### [Directions for this task]
Write down each entry again, exactly as it reads.
[[ Data for processing open ]]
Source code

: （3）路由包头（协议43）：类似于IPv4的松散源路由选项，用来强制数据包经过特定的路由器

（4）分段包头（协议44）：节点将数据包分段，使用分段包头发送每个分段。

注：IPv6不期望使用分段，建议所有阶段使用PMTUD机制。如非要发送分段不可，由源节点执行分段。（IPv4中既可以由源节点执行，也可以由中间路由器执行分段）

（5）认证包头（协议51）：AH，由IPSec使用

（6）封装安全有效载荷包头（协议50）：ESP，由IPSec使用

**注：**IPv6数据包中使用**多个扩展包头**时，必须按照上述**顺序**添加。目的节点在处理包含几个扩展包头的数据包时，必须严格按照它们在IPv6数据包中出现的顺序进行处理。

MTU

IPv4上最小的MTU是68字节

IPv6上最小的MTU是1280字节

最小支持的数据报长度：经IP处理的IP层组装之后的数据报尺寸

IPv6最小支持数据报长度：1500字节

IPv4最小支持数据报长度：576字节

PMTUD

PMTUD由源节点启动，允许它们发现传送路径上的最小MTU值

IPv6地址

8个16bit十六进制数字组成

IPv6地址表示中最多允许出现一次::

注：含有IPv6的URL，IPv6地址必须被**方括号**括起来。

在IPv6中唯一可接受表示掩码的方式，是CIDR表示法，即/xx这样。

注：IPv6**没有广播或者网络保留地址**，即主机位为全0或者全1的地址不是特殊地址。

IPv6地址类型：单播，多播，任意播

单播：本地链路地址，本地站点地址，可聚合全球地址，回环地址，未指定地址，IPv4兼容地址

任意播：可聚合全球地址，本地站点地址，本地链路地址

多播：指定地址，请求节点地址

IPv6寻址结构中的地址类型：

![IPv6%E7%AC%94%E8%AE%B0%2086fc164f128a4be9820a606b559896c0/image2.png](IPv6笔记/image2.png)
[[ Data for processing closed ]]
### [Solution]
Source code

: （3）路由包头（协议43）：类似于IPv4的松散源路由选项，用来强制数据包经过特定的路由器

（4）分段包头（协议44）：节点将数据包分段，使用分段包头发送每个分段。

注：IPv6不期望使用分段，建议所有阶段使用PMTUD机制。如非要发送分段不可，由源节点执行分段。（IPv4中既可以由源节点执行，也可以由中间路由器执行分段）

（5）认证包头（协议51）：AH，由IPSec使用

（6）封装安全有效载荷包头（协议50）：ESP，由IPSec使用

**注：**IPv6数据包中使用**多个扩展包头**时，必须按照上述**顺序**添加。目的节点在处理包含几个扩展包头的数据包时，必须严格按照它们在IPv6数据包中出现的顺序进行处理。

MTU

IPv4上最小的MTU是68字节

IPv6上最小的MTU是1280字节

最小支持的数据报长度：经IP处理的IP层组装之后的数据报尺寸

IPv6最小支持数据报长度：1500字节

IPv4最小支持数据报长度：576字节

PMTUD

PMTUD由源节点启动，允许它们发现传送路径上的最小MTU值

IPv6地址

8个16bit十六进制数字组成

IPv6地址表示中最多允许出现一次::

注：含有IPv6的URL，IPv6地址必须被**方括号**括起来。

在IPv6中唯一可接受表示掩码的方式，是CIDR表示法，即/xx这样。

注：IPv6**没有广播或者网络保留地址**，即主机位为全0或者全1的地址不是特殊地址。

IPv6地址类型：单播，多播，任意播

单播：本地链路地址，本地站点地址，可聚合全球地址，回环地址，未指定地址，IPv4兼容地址

任意播：可聚合全球地址，本地站点地址，本地链路地址

多播：指定地址，请求节点地址

IPv6寻址结构中的地址类型：

![IPv6%E7%AC%94%E8%AE%B0%2086fc164f128a4be9820a606b559896c0/image2.png](IPv6笔记/image2.png)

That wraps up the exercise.